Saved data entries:

** START **

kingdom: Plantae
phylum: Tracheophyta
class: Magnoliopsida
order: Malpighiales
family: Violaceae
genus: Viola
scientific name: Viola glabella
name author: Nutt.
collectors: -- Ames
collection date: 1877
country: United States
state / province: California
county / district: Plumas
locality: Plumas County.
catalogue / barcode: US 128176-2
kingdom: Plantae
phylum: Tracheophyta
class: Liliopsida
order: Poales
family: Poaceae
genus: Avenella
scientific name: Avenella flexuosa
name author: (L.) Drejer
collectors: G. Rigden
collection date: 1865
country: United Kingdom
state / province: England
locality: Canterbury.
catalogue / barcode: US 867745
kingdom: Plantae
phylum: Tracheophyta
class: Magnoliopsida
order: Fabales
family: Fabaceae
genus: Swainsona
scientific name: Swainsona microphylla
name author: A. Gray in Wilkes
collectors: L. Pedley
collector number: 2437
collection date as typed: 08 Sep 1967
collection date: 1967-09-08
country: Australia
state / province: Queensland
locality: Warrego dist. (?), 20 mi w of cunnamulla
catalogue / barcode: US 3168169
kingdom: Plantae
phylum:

** END **

REQUIRED WORK:
Reproduce every line of the items above verbatim, from the first through the last.

EXERCISE SOLUTION:
kingdom: Plantae
phylum: Tracheophyta
class: Magnoliopsida
order: Malpighiales
family: Violaceae
genus: Viola
scientific name: Viola glabella
name author: Nutt.
collectors: -- Ames
collection date: 1877
country: United States
state / province: California
county / district: Plumas
locality: Plumas County.
catalogue / barcode: US 128176-2
kingdom: Plantae
phylum: Tracheophyta
class: Liliopsida
order: Poales
family: Poaceae
genus: Avenella
scientific name: Avenella flexuosa
name author: (L.) Drejer
collectors: G. Rigden
collection date: 1865
country: United Kingdom
state / province: England
locality: Canterbury.
catalogue / barcode: US 867745
kingdom: Plantae
phylum: Tracheophyta
class: Magnoliopsida
order: Fabales
family: Fabaceae
genus: Swainsona
scientific name: Swainsona microphylla
name author: A. Gray in Wilkes
collectors: L. Pedley
collector number: 2437
collection date as typed: 08 Sep 1967
collection date: 1967-09-08
country: Australia
state / province: Queensland
locality: Warrego dist. (?), 20 mi w of cunnamulla
catalogue / barcode: US 3168169
kingdom: Plantae
phylum:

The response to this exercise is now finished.